According to Jean-Noel Humbert, ‘it isn’t viable to export raw sugar anymore’, following the reform-driven price reductions in the EU.
It has also been reported in the press that the injection of $100 million in government funding to improve the performance of the Fijian sugar industry ‘did not work’. According to FSC’s chief executive Abdul Khan, if the industry’s performance was to improve, then the yield of high-quality cane produced in a cost-effective fashion would need to increase, while ways would need to be found to ‘generate revenue from multiple products and buyers’. Abdul Khan called for improvements in FSC’s management system. However there was optimism that sugar production in Fiji could rise to 190,000 tonnes this year, after a disappointing total of 130,000 tonnes last season. This however ‘is dependent on the efficiency of the mills’.
In the Caribbean, press reports suggest that sugar production in Jamaica is set to increase by 13.5%, although the performance of different estates varies greatly, with some exceeding production expectations and others failing to fulfil their contribution obligations ‘under the pre-financing arrangement to British refiner Tate & Lyle’. This in part arises from the refurbishment programmes in progress, including the expected final full takeover of the Monymusk, Frome and Bernard Lodge Estates by the Chinese company Complant International Sugar Industry.

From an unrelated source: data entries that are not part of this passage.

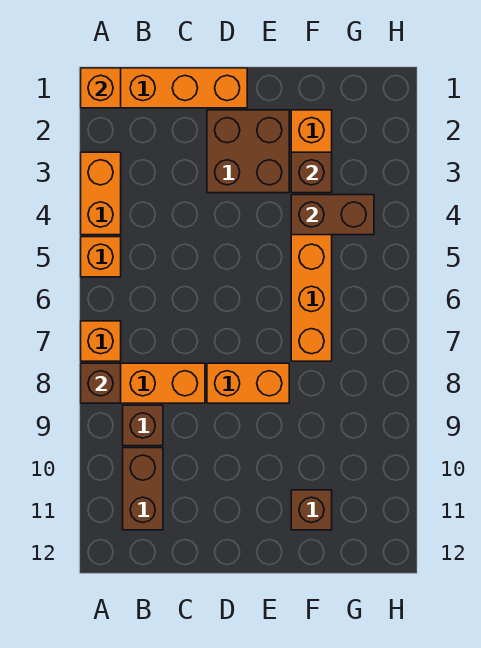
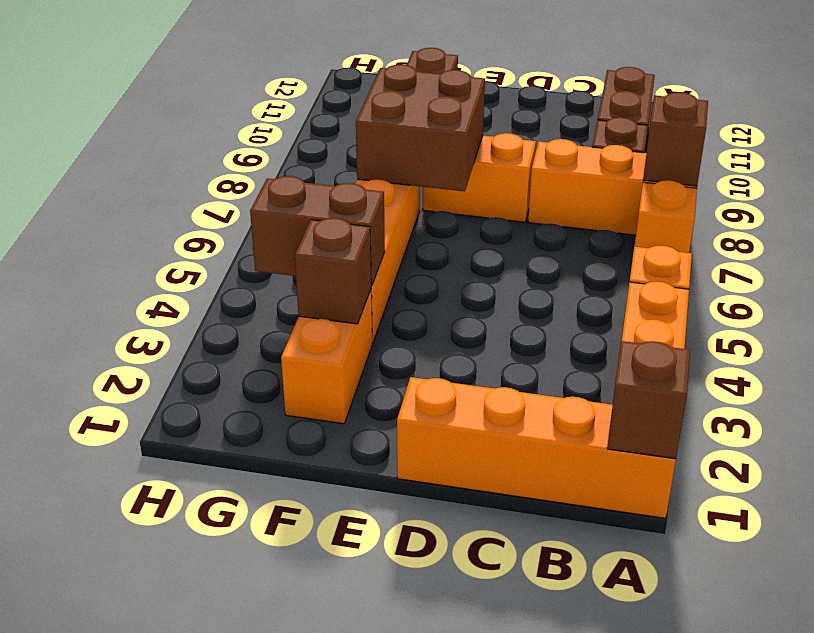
orange brick A1 level 2 -> brown brick A1 level 2
brown brick D2:E3 level 1 -> brown brick E7:F8 level 2

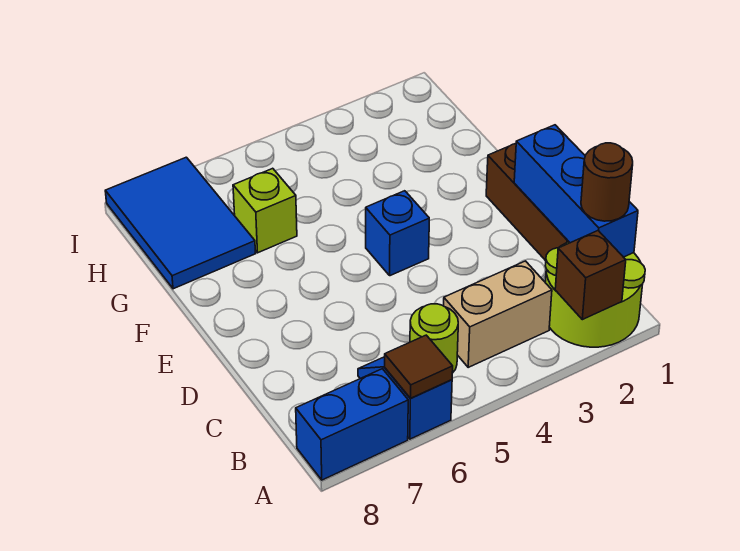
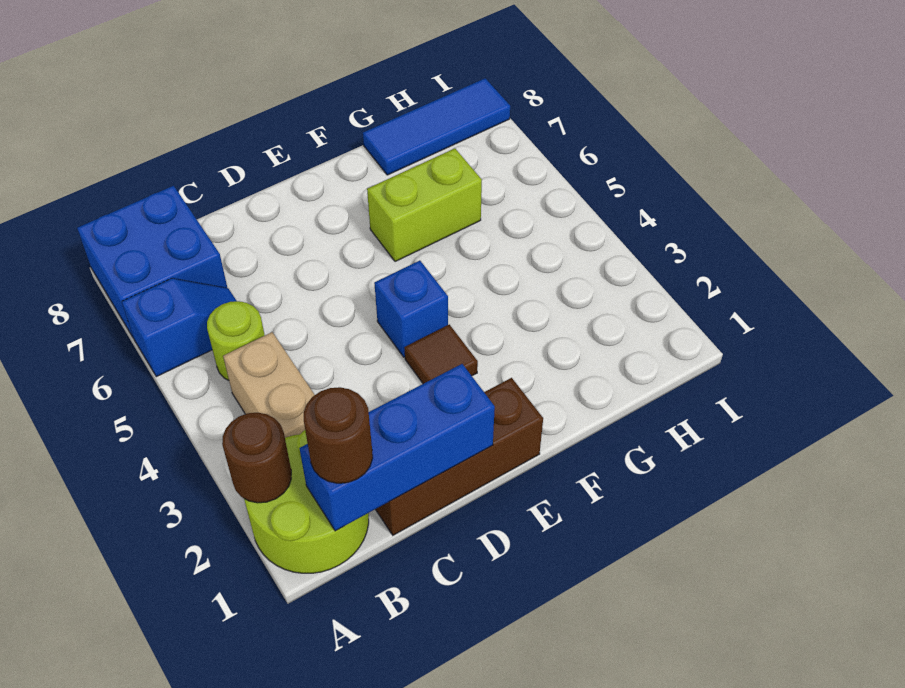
brown brick A2 level 2 -> brown round brick A2 level 2
brown tile A6 level 2 -> brown tile E3 level 1
blue brick A7:A8 level 1 -> blue brick A7:B8 level 1
lime brick G6 level 1 -> lime brick F6:G6 level 1
blue tile G7:I8 level 1 -> blue tile G8:I8 level 1

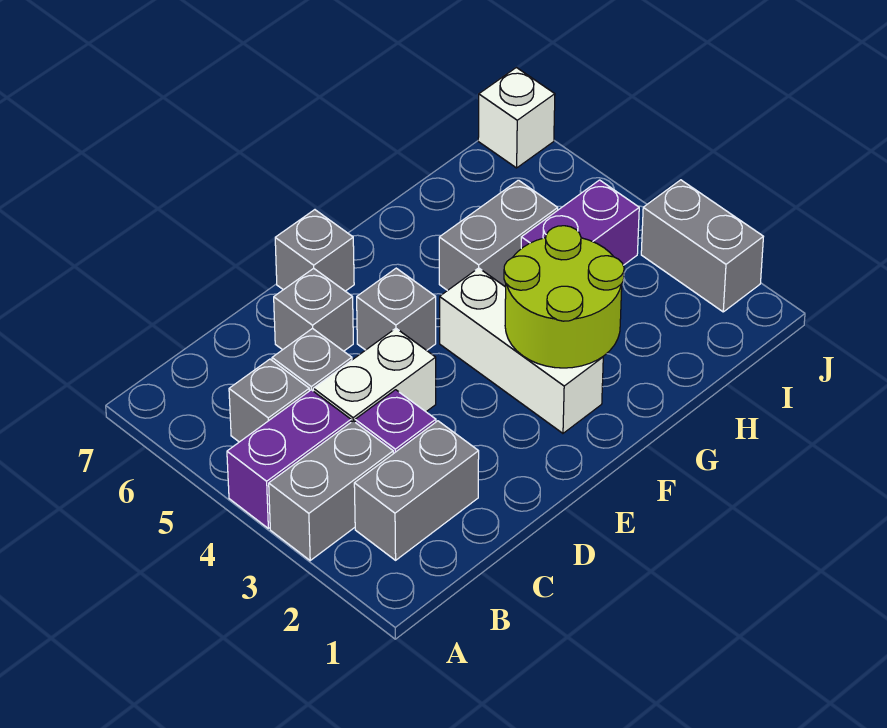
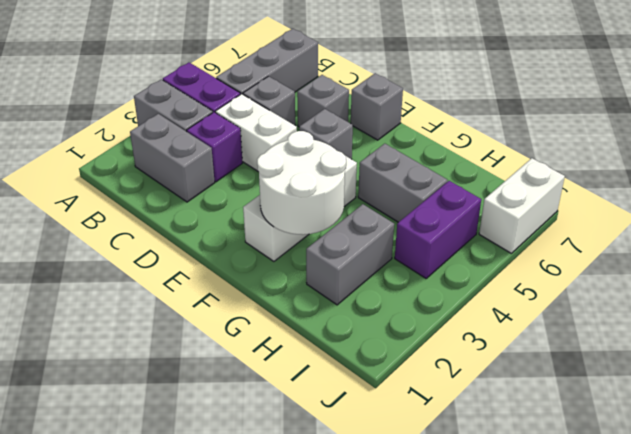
grey brick B5 level 1 -> grey brick B5:B7 level 1
lime round brick F2:G3 level 2 -> white round brick F2:G3 level 2
purple brick H4:I4 level 1 -> purple brick I4:I5 level 1
grey brick J2:J3 level 1 -> grey brick H2:H3 level 1
white brick J7 level 1 -> white brick J6:J7 level 1

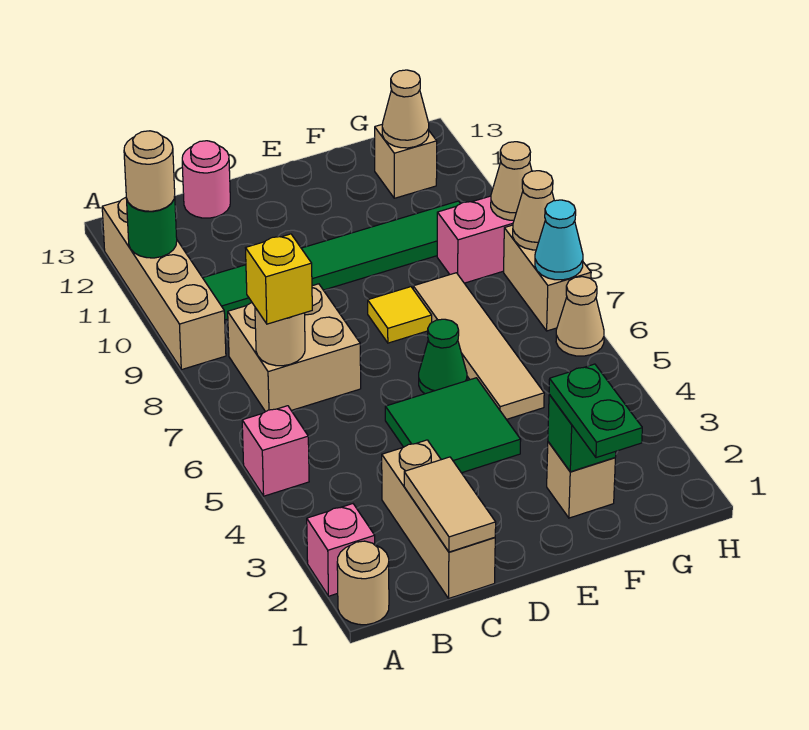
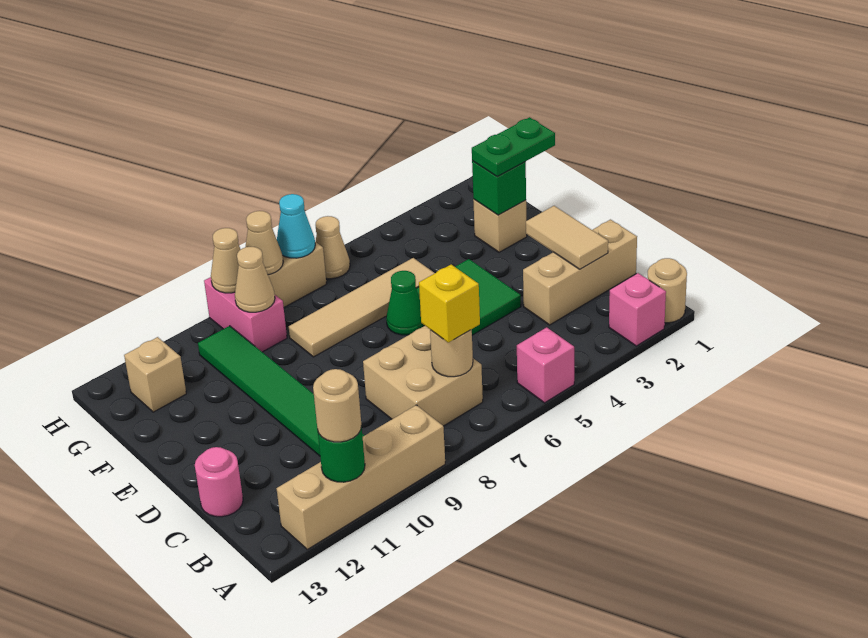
tan tile C1:C2 level 2 -> tan tile C2:D2 level 2
yellow tile E8 level 1 -> none
tan cone G12 level 2 -> tan cone G9 level 2

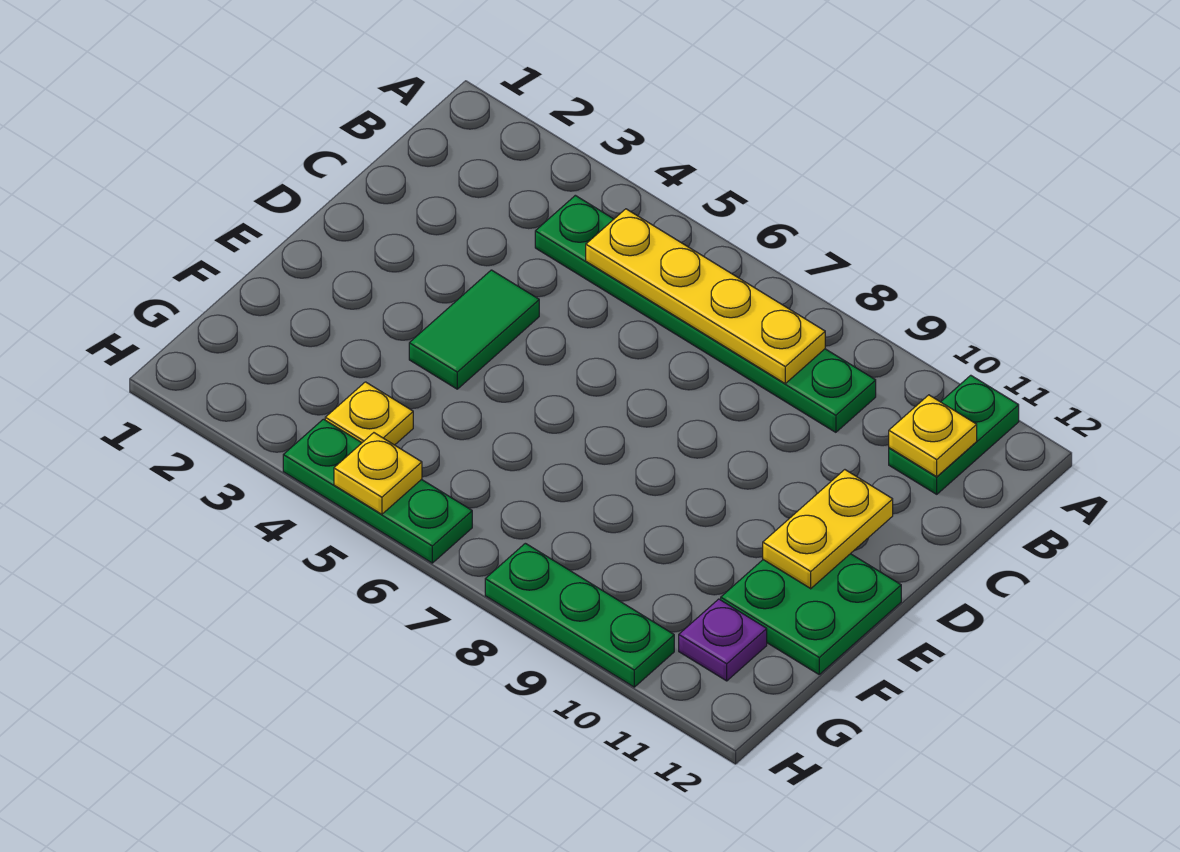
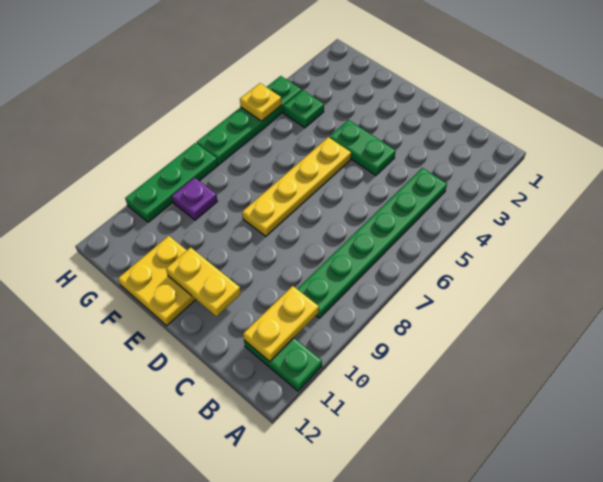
yellow plate B5:B8 level 2 -> yellow plate E5:E8 level 1
yellow plate B11 level 2 -> yellow plate B10:B11 level 2
green tile D4:E4 level 1 -> green plate D4:E4 level 1
green plate E11:F12 level 1 -> yellow plate E11:F12 level 1
yellow plate G4 level 1 -> green plate G4 level 1
purple plate G11 level 1 -> purple plate G9 level 1
green plate H4:H6 level 1 -> green plate H4:H7 level 1

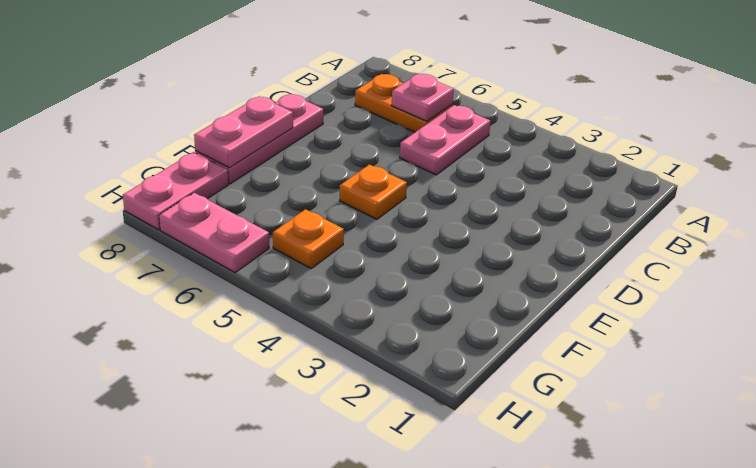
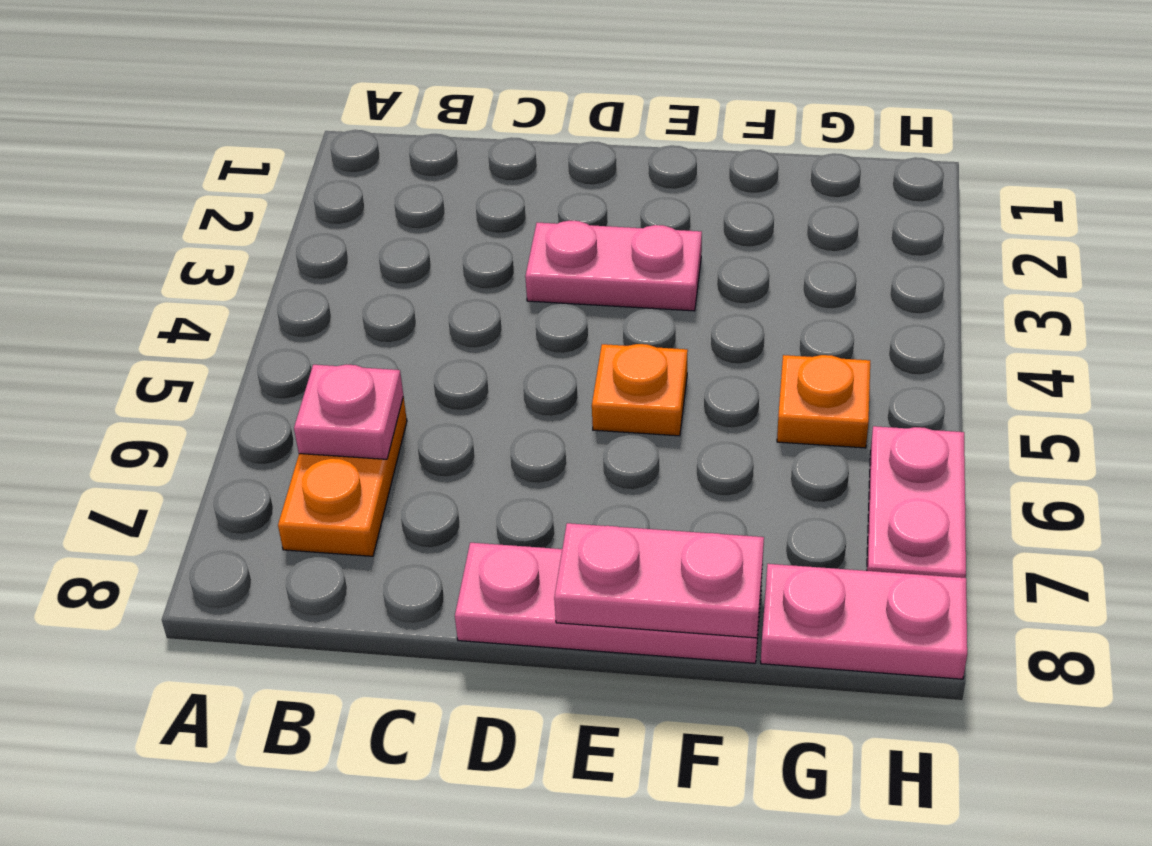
pink plate B5:C5 level 1 -> pink plate D3:E3 level 1

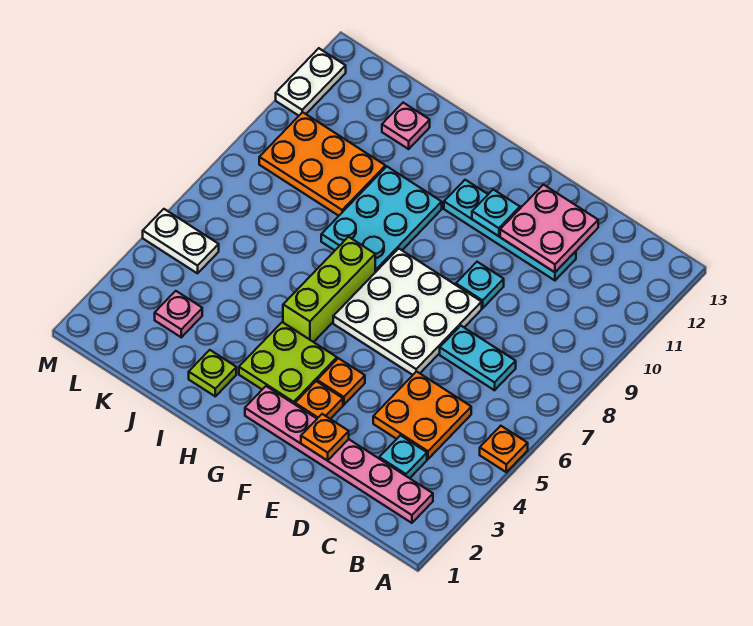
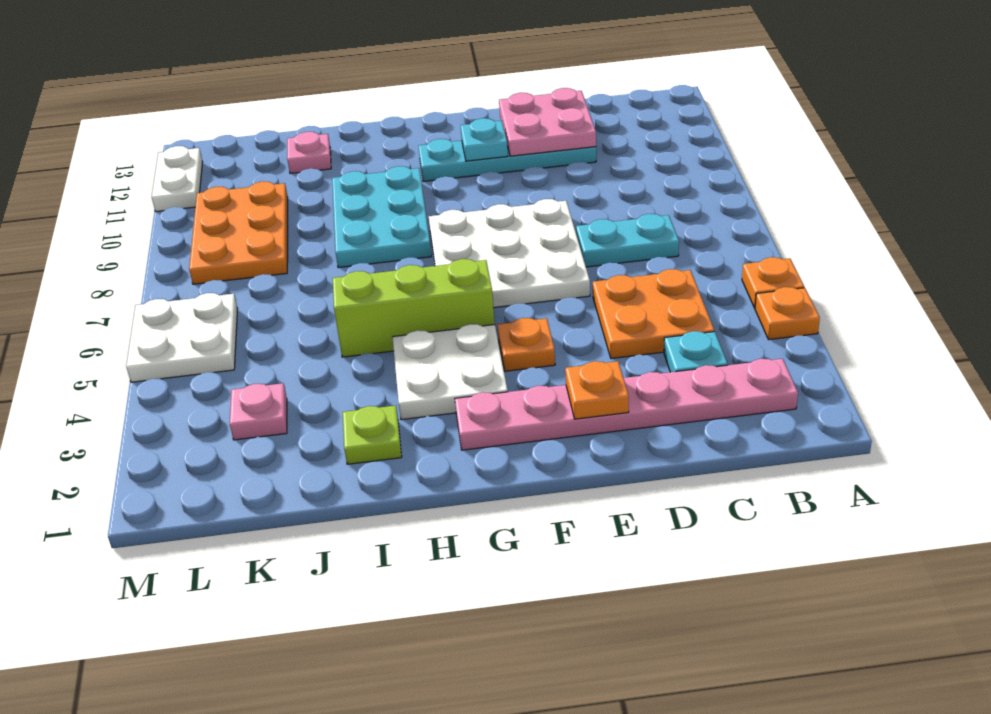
cyan plate E9 level 1 -> none
orange plate F3 level 1 -> orange plate A4 level 1
lime plate G3:H4 level 1 -> white plate G3:H4 level 1
lime brick H5:H7 level 1 -> lime brick G5:I5 level 1
orange plate J9:L10 level 1 -> orange plate K8:L10 level 1
white plate L5:M5 level 1 -> white plate L5:M6 level 1

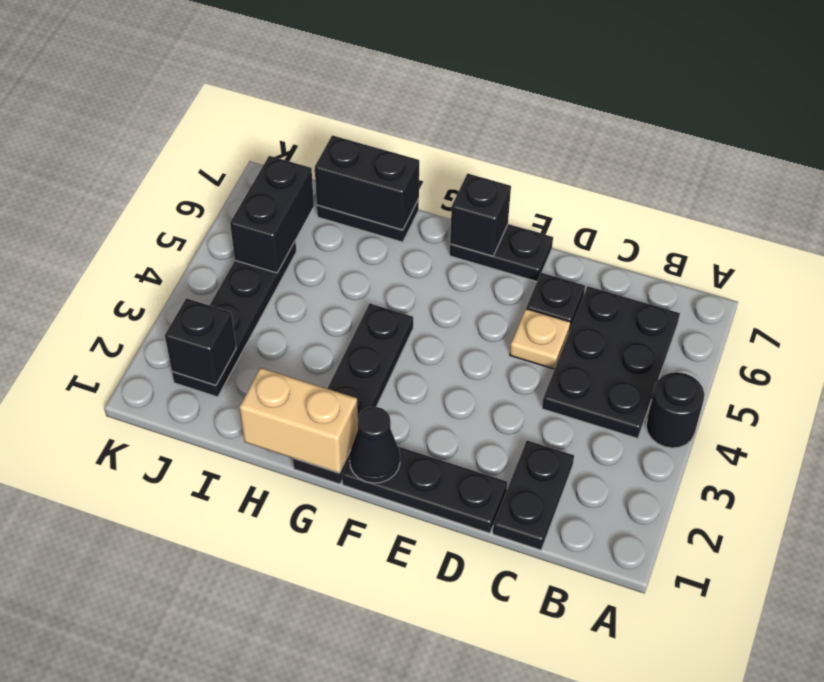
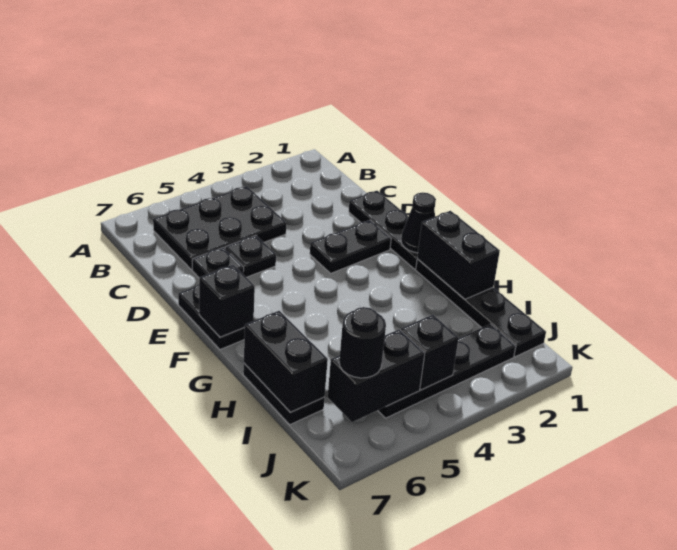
black round brick A4 level 1 -> black round brick J6 level 3
black plate C1:C2 level 1 -> black plate E2:E3 level 1
tan plate D5 level 1 -> black plate D5 level 1
black plate G1:G4 level 1 -> black plate G1:J1 level 1
tan brick G1:H1 level 2 -> black brick G1:H1 level 2
black brick J2 level 2 -> black brick J4 level 2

The transition of Mauritius to production of refined and speciality sugars raises important issues for high-cost island producers of sugar across the ACP. If Mauritius, with a well-functioning sugar industry with a long tradition of efficiently supplying high-quality raw sugar to the EU market, no longer believes that the export of raw sugar to the EU market is commercially viable, what does this mean for the commercial viability of future raw sugar sales from other high-cost island producers elsewhere in the ACP?
Clearly in countries as diverse as Jamaica and Fiji the limited future commercial attractiveness of the EU raw sugar market is recognised. However there are significant differences. Whereas in Mauritius EU restructuring support and EIB loan financing was used to ‘pump-prime’ a market-led restructuring process, in Jamaica this is largely being left to private investors (including foreign private investors), with EU support being used to help carry the burden of social adjustment associated with the privatisation and restructuring process. Critical to the market adjustment process in Jamaica will be the pending decision on the establishment of a refinery at the Frome Estate (see Agritrade article, ‘ Ambitious plans for Jamaican sugar sector’, June 2011). In Fiji, by contrast, press reports consistently highlight the lack of financing for comprehensive sugar-sector restructuring and the poor utilisation of the funds available. This leaves the Fijian sugar sector locked into continuing to export raw sugar to the EU market (see Agritrade article, ‘ Tate & Lyle seeking long-term sugar-supply arrangement’, June 2011), despite aspirations to diversify both their product range and the markets served.